Mientras tanto, como ya mencioné, uno de los niños que habían saltado (o el que hacía de madre) señalaba con disimulo: la mano sobre la otra mano si era "churro", sobre el codo si era "media manga", sobre el hombro si tocaba "mangotero". Uno de los niños que hacía de burro debía adivinar aquella pista silenciosa. Acertara o fallara, daba igual: lo que importaba era la risa contenida, el suspense diminuto, la rima absurda viajando de generación en generación sin perder nunca su encanto.

Aunque el juego solía estar dominado por los chicos, algunas niñas se unían también a la fiesta del recreo o de la salida del colegio, y la visión era siempre la misma: un torbellino de voces y cuerpos, reglas inventadas sobre la marcha, carreras, empujones y esa sensación de riesgo inocente que solo se siente cuando uno es niño.

Era un juego simple, pero poseía una magia secreta. No necesitaba más que amigos, un suelo firme y la risa lista para estallar. Por eso, aunque muchas de aquellas tardes se hayan desvanecido con los años, la frase (tu frase) sigue viva como un hilo que te lleva de regreso: al patio, al sol tibio de entonces, a la voz de tu abuelo, a las horas en las que el tiempo parecía no tener prisa.
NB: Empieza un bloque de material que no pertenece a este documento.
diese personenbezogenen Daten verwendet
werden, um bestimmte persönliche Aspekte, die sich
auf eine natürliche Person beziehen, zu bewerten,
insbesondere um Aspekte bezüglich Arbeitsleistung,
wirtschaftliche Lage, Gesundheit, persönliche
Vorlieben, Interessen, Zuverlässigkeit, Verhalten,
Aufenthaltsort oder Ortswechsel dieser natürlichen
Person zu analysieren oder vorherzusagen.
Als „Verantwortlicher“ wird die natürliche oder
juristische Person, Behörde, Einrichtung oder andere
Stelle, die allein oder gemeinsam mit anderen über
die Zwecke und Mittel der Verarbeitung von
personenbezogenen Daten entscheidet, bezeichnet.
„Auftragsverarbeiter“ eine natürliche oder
Y aunque hoy estos juegos casi hayan desaparecido de las calles, sustituidos por otros mundos más silenciosos, aún sobreviven como símbolos de una época en la que jugar era inventar, improvisar y compartir. Un recuerdo vivo que sigue latiendo en quienes un día saltaron, sostuvieron, adivinaron y rieron en aquella liturgia de barrio.